= Piano Concerto (Vaughan Williams) =

Vaughan Williams c. 1920

The Piano Concerto in C is a concertante work by Ralph Vaughan Williams written in 1926 (movements 1 and 2) and 1930–31 (movement 3). During the intervening years, the composer completed Job: A Masque for Dancing and began work on his Fourth Symphony. The concerto shares some thematic characteristics with these works, as well as some of their drama and turbulence.

==Structure==
The concerto has three movements:

The concerto begins with driving, energetic music from the soloist set against a threatening, rising theme in the orchestra. A faster, more scherzo-like idea, shared out equally between piano and orchestra, soon contrasts against the opening music. These two blocks of music alternate, forming the basis of the entire movement. It is as though the traditional dialogue between soloist and orchestra has been supplanted by a more generalised dialogue of musical types. At the movement's climax, a brief and thunderous piano solo is joined by the full orchestra. However, the orchestra suddenly cuts off to leave the piano musing alone in a short lyrical cadenza. This leads without a break into the slow movement.

The romanza is more delicate, providing the listener with hints of Vaughan Williams's previous studies with Maurice Ravel. Vaughan Williams here quoted the theme from the Epilogue of the third movement of Arnold Bax's Symphony No. 3.

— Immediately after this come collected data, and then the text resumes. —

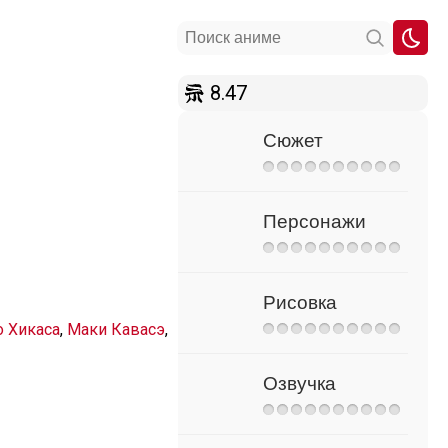
8.47
Сюжет
Персонажи
Рисовка
о Хикаса
,
Маки Кавасэ
,
Озвучка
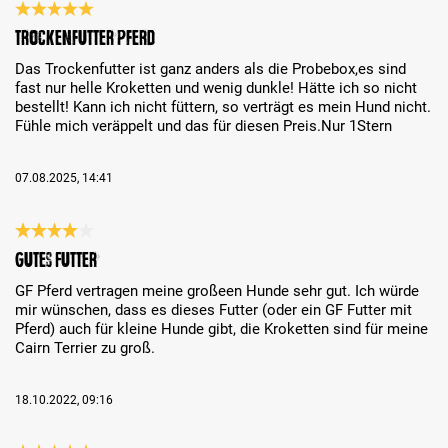
Review with rating of 5 out of 5 stars
Trockenfutter Pferd
Das Trockenfutter ist ganz anders als die Probebox,es sind
fast nur helle Kroketten und wenig dunkle! Hätte ich so nicht
bestellt! Kann ich nicht füttern, so verträgt es mein Hund nicht.
Fühle mich veräppelt und das für diesen Preis.Nur 1Stern
07.08.2025, 14:41
Review with rating of 4 out of 5 stars
Gutes Futter
GF Pferd vertragen meine großeen Hunde sehr gut. Ich würde
mir wünschen, dass es dieses Futter (oder ein GF Futter mit
Pferd) auch für kleine Hunde gibt, die Kroketten sind für meine
Cairn Terrier zu groß.
18.10.2022, 09:16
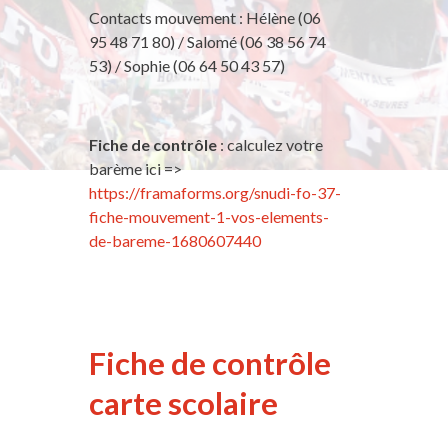
Contacts mouvement : Hélène (06
95 48 71 80) / Salomé (06 38 56 74
53) / Sophie (06 64 50 43 57)
Fiche de contrôle
: calculez votre
barème ici =>
https://framaforms.org/snudi-fo-37-
fiche-mouvement-1-vos-elements-
de-bareme-1680607440
Fiche de contrôle
carte scolaire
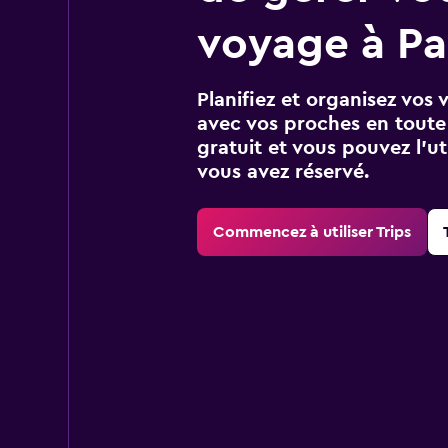
voyage à Pa
Planifiez et organisez vos 
avec vos proches en toute s
gratuit et vous pouvez l’ut
vous avez réservé.
Commencez à utiliser Trips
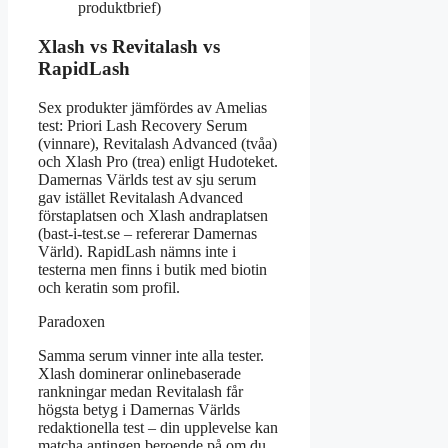
produktbrief)
Xlash vs Revitalash vs
RapidLash
Sex produkter jämfördes av Amelias
test: Priori Lash Recovery Serum
(vinnare), Revitalash Advanced (tvåa)
och Xlash Pro (trea) enligt Hudoteket.
Damernas Världs test av sju serum
gav istället Revitalash Advanced
förstaplatsen och Xlash andraplatsen
(bast-i-test.se – refererar Damernas
Värld). RapidLash nämns inte i
testerna men finns i butik med biotin
och keratin som profil.
Paradoxen
Samma serum vinner inte alla tester.
Xlash dominerar onlinebaserade
rankningar medan Revitalash får
högsta betyg i Damernas Världs
redaktionella test – din upplevelse kan
matcha antingen beroende på om du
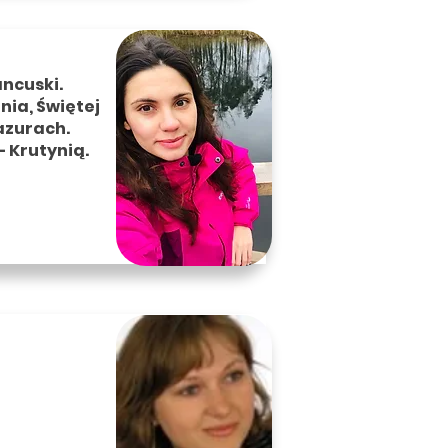
ncuski.
ia, Świętej
Mazurach.
– Krutynią.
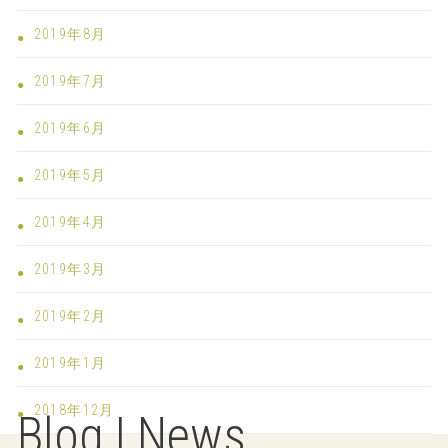
2019年8月
2019年7月
2019年6月
2019年5月
2019年4月
2019年3月
2019年2月
2019年1月
2018年12月
Blog | News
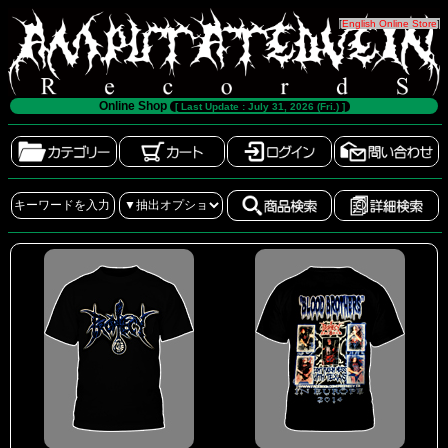
[
English Online Store
]
Online Shop
[ Last Update : July 31, 2026 (Fri.) ]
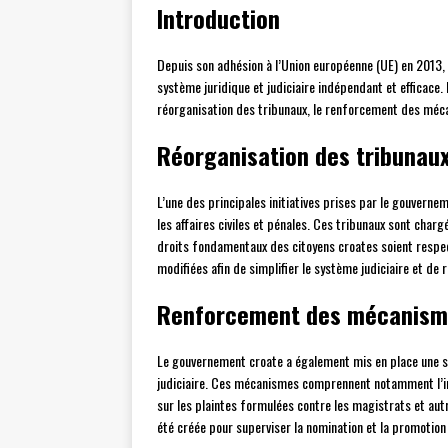
Introduction
Depuis son adhésion à l’Union européenne (UE) en 2013, 
système juridique et judiciaire indépendant et efficace
réorganisation des tribunaux, le renforcement des méc
Réorganisation des tribunau
L’une des principales initiatives prises par le gouverne
les affaires civiles et pénales. Ces tribunaux sont charg
droits fondamentaux des citoyens croates soient respec
modifiées afin de simplifier le système judiciaire et de 
Renforcement des mécanisme
Le gouvernement croate a également mis en place une s
judiciaire. Ces mécanismes comprennent notamment l’ins
sur les plaintes formulées contre les magistrats et a
été créée pour superviser la nomination et la promotion 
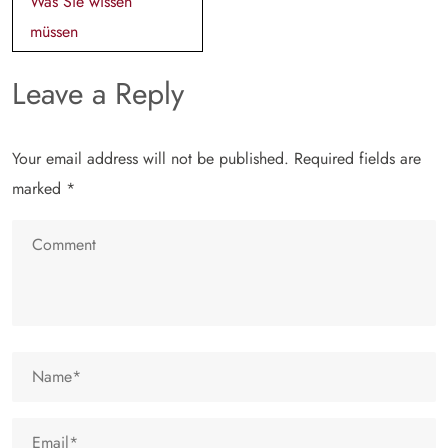
Was Sie wissen
müssen
Leave a Reply
Your email address will not be published.
Required fields are
marked
*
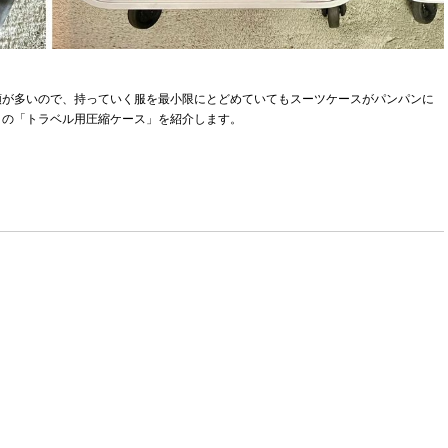
類が多いので、持っていく服を最小限にとどめていてもスーツケースがパンパンに
】の「トラベル用圧縮ケース」を紹介します。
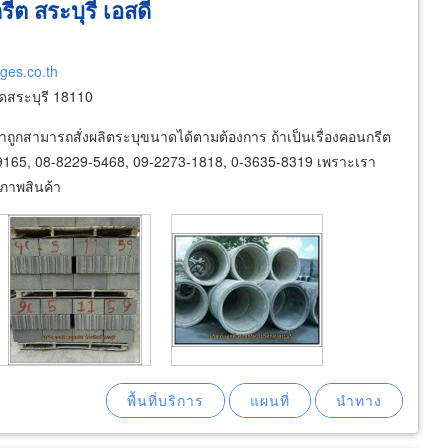
ต สระบุรี เอสดี
ges.co.th
ดสระบุรี 18110
ูกสามารถสั่งผลิตระบุขนาดได้ตามต้องการ ถ้าเป็นเรื่องคอนกรีต
-9165, 08-8229-5468, 09-2273-1818, 0-3635-8319 เพราะเรา
ณภาพสินค้า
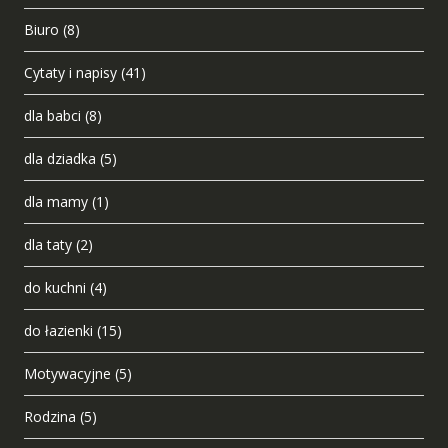
Biuro
(8)
Cytaty i napisy
(41)
dla babci
(8)
dla dziadka
(5)
dla mamy
(1)
dla taty
(2)
do kuchni
(4)
do łazienki
(15)
Motywacyjne
(5)
Rodzina
(5)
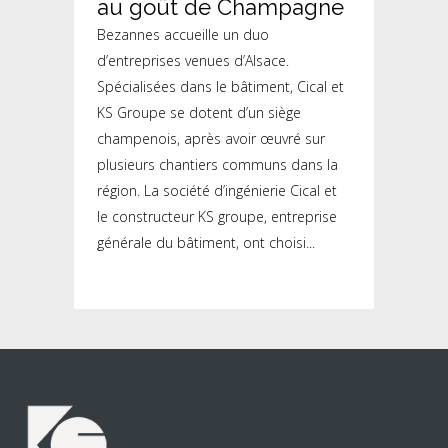
au goût de Champagne
Bezannes accueille un duo
d’entreprises venues d’Alsace.
Spécialisées dans le bâtiment, Cical et
KS Groupe se dotent d’un siège
champenois, après avoir œuvré sur
plusieurs chantiers communs dans la
région. La société d’ingénierie Cical et
le constructeur KS groupe, entreprise
générale du bâtiment, ont choisi...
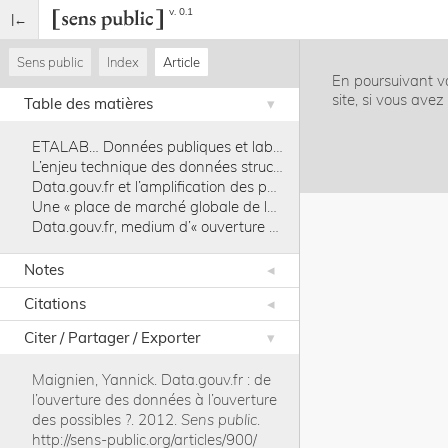
v. 0.1
Sens public
Index
Article
En poursuivant vo
site, si vous ave
Table des matières
ETALAB… Données publiques et laboratoire d’État…
L’enjeu technique des données structurées au Web sémantique
Data.gouv.fr et l’amplification des possibilités éditoriales
Une « place de marché globale de la donnée »
Data.gouv.fr, medium d’« ouverture » politique ?
Notes
Citations
Citer / Partager / Exporter
Maignien, Yannick
.
Data.gouv.fr : de
l’ouverture des données à l’ouverture
des possibles ?
.
2012
.
Sens public
.
http://sens-public.org/articles/900/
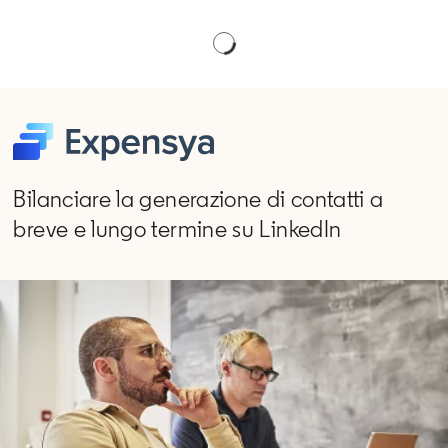
Bilanciare la generazione di contatti a
breve e lungo termine su LinkedIn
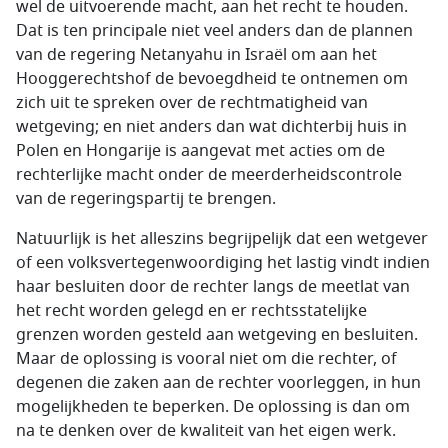
wel de uitvoerende macht, aan het recht te houden.
Dat is ten principale niet veel anders dan de plannen
van de regering Netanyahu in Israël om aan het
Hooggerechtshof de bevoegdheid te ontnemen om
zich uit te spreken over de rechtmatigheid van
wetgeving; en niet anders dan wat dichterbij huis in
Polen en Hongarije is aangevat met acties om de
rechterlijke macht onder de meerderheidscontrole
van de regeringspartij te brengen.
Natuurlijk is het alleszins begrijpelijk dat een wetgever
of een volksvertegenwoordiging het lastig vindt indien
haar besluiten door de rechter langs de meetlat van
het recht worden gelegd en er rechtsstatelijke
grenzen worden gesteld aan wetgeving en besluiten.
Maar de oplossing is vooral niet om die rechter, of
degenen die zaken aan de rechter voorleggen, in hun
mogelijkheden te beperken. De oplossing is dan om
na te denken over de kwaliteit van het eigen werk.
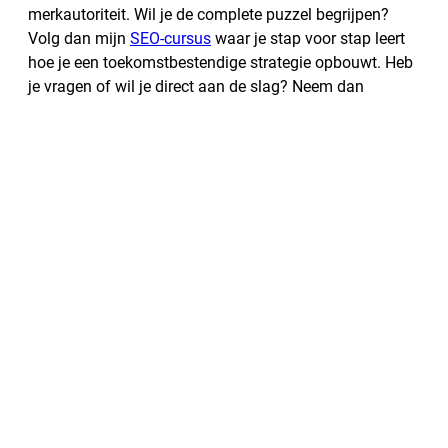
merkautoriteit. Wil je de complete puzzel begrijpen?
Volg dan mijn
SEO-cursus
waar je stap voor stap leert
hoe je een toekomstbestendige strategie opbouwt. Heb
je vragen of wil je direct aan de slag? Neem dan
contact op
voor een vrijblijvend gesprek.
ONLINE SEO-CURSUS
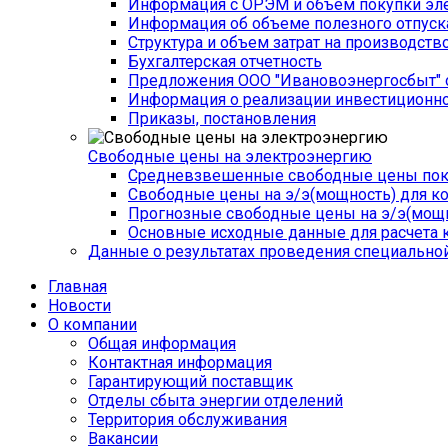
Информация с ОРЭМ и объем покупки эле
Информация об объеме полезного отпуск
Структура и объем затрат на производств
Бухгалтерская отчетность
Предложения ООО "Ивановоэнергосбыт" 
Информация о реализации инвестиционн
Приказы, постановления
Свободные цены на электроэнергию
Средневзвешенные свободные цены поку
Свободные цены на э/э(мощность) для к
Прогнозные свободные цены на э/э(мощн
Основные исходные данные для расчета 
Данные о результатах проведения специальной
Главная
Новости
О компании
Общая информация
­Контактная информация
Гарантирующий поставщик
Отделы сбыта энергии отделений
Территория обслуживания
Вакансии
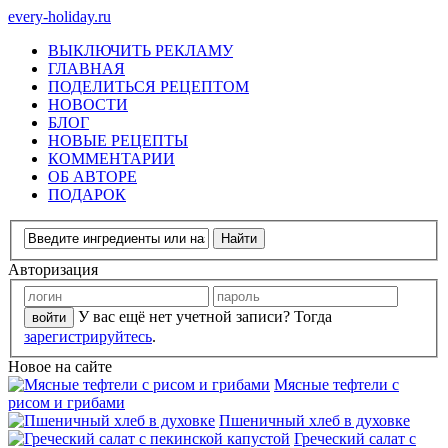
every-holiday.ru
ВЫКЛЮЧИТЬ РЕКЛАМУ
ГЛАВНАЯ
ПОДЕЛИТЬСЯ РЕЦЕПТОМ
НОВОСТИ
БЛОГ
НОВЫЕ РЕЦЕПТЫ
КОММЕНТАРИИ
ОБ АВТОРЕ
ПОДАРОК
Авторизация
У вас ещё нет учетной записи? Тогда
зарегистрируйтесь
.
Новое на сайте
Мясные тефтели с
рисом и грибами
Пшеничный хлеб в духовке
Греческий салат с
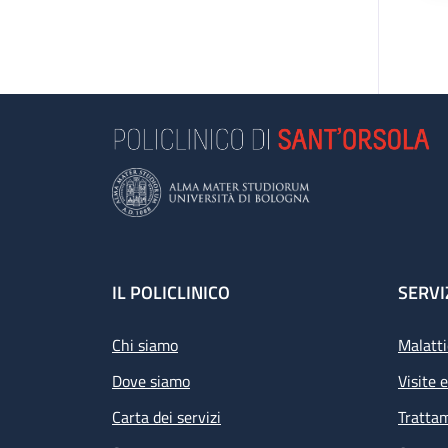
Footer
IL POLICLINICO
SERVI
Chi siamo
Malatti
Dove siamo
Visite 
Carta dei servizi
Tratta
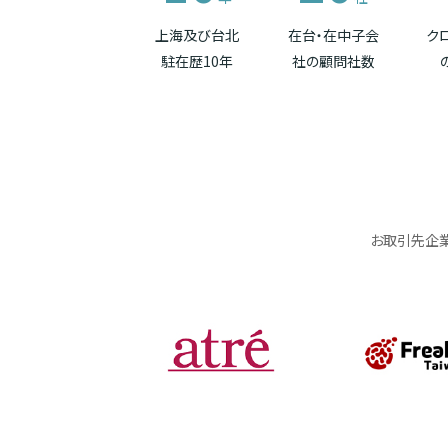
上海及び台北
在台・在中子会
ク
駐在歴10年
社の顧問社数
お取引先企業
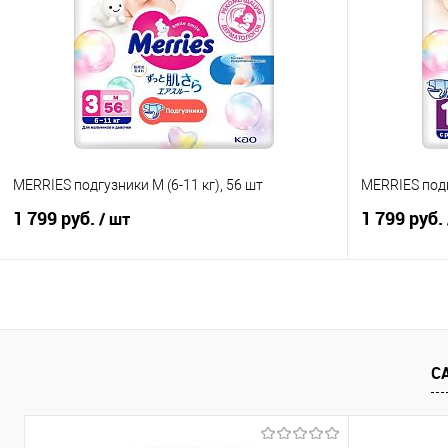
Купить в 1 клик
Сравнение
Купить в 1
В избранное
В наличии
В избранно
MERRIES подгузники M (6-11 кг), 56 шт
MERRIES подг
1 799 руб.
1 799 руб.
/ шт
В корзину
Купить в 1 клик
Сравнение
Купить в 1
С
В избранное
В наличии
В избранно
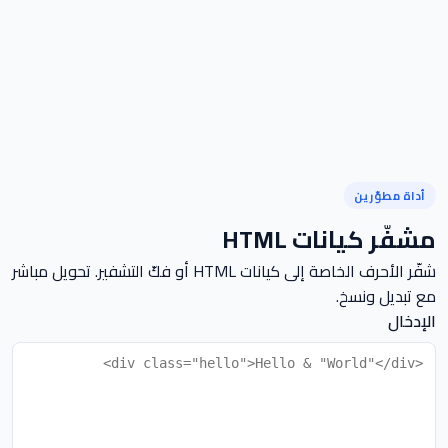
أداة مطوّرين
مشفّر كيانات HTML
شفّر الأحرف الخاصة إلى كيانات HTML أو فكّ التشفير. تحويل مباشر
مع تبديل ونسخ.
الإدخال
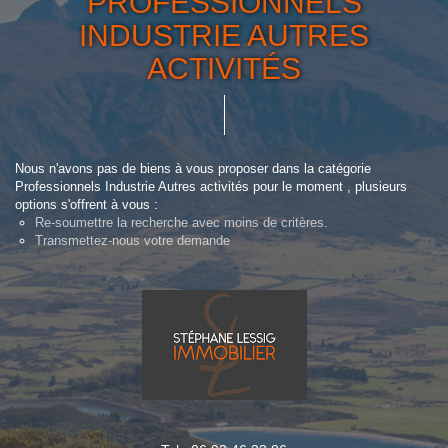
PROFESSIONNELS
INDUSTRIE AUTRES
ACTIVITÉS
Nous n'avons pas de biens à vous proposer dans la catégorie
Professionnels Industrie Autres activités pour le moment , plusieurs
options s'offrent à vous :
Re-soumettre la recherche avec moins de critères.
Transmettez-nous votre demande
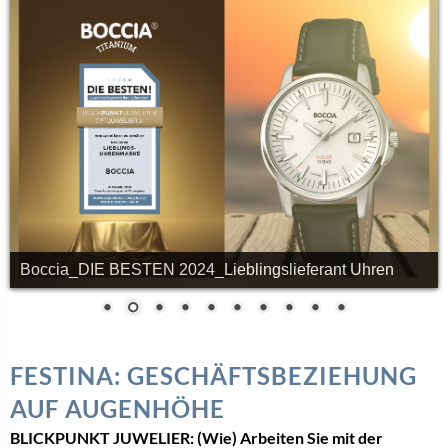
Boccia_DIE BESTEN 2024_Lieblingslieferant Uhren
FESTINA: GESCHÄFTSBEZIEHUNG
AUF AUGENHÖHE
BLICKPUNKT JUWELIER: (Wie) Arbeiten Sie mit der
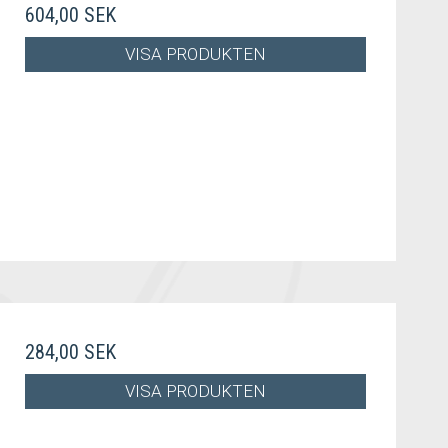
604,00 SEK
VISA PRODUKTEN
284,00 SEK
VISA PRODUKTEN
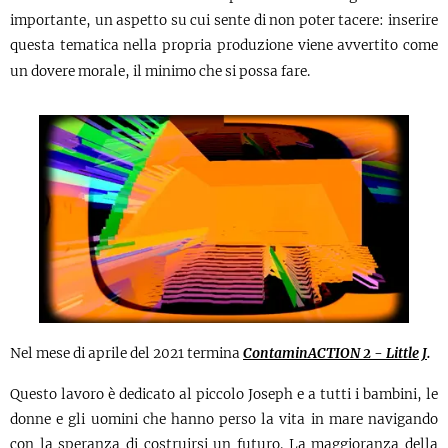
importante, un aspetto su cui sente di non poter tacere: inserire
questa tematica nella propria produzione viene avvertito come
un dovere morale, il minimo che si possa fare.
Nel mese di aprile del 2021 termina
ContaminACTION 2 - Little J
.
Questo lavoro è dedicato al piccolo Joseph e a tutti i bambini, le
donne e gli uomini che hanno perso la vita in mare navigando
con la speranza di costruirsi un futuro. La maggioranza della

Again without a pause from the previous music, the closing movement begins with a fugue that is linked to a waltz finale by flights of virtuosity from the piano soloist. It closes with the ensemble repeating themes from the first two movements, and then abruptly closes

==Overview==
The work was premiered on 1 February 1933 by Harriet Cohen, with the BBC Symphony Orchestra directed by Sir Adrian Boult. The Finale was edited shortly thereafter and the work was published in 1936. The concerto was not well received at first, being considered unrewarding to the soloist. Though the piece provides ample opportunity for virtuosity in all movements, Vaughan Williams treated the piano as a percussion instrument, as did Béla Bartók and Paul Hindemith during this period, with the texture at times impenetrably thick.

While the concerto was rated highly by some—Bartók, for one, was extremely impressed—Vaughan Williams took the advice of well-meaning friends and colleagues and reworked the piece into a Concerto for Two Pianos and Orchestra, adding more texture to the piano parts with the assistance of Joseph Cooper in 1946.

==Bibliography==
- Achenbach, Andrew, Notes for EMI 75983, Vaughan Williams: Piano Concerto; Delius: Piano Concerto; Finzi: Eclogue; Piers Lane, piano; Royal Liverpool Philharmonic Orchestra conducted by Vernon Handley.
- Max Harrison. Symphony #9 and Piano Concerto CD Booklet. Chandos Records.
- Kennedy, Michael, The Works of Ralph Vaughan Williams (Oxford and New York: Oxford University Press, 1964). ISBN n/a.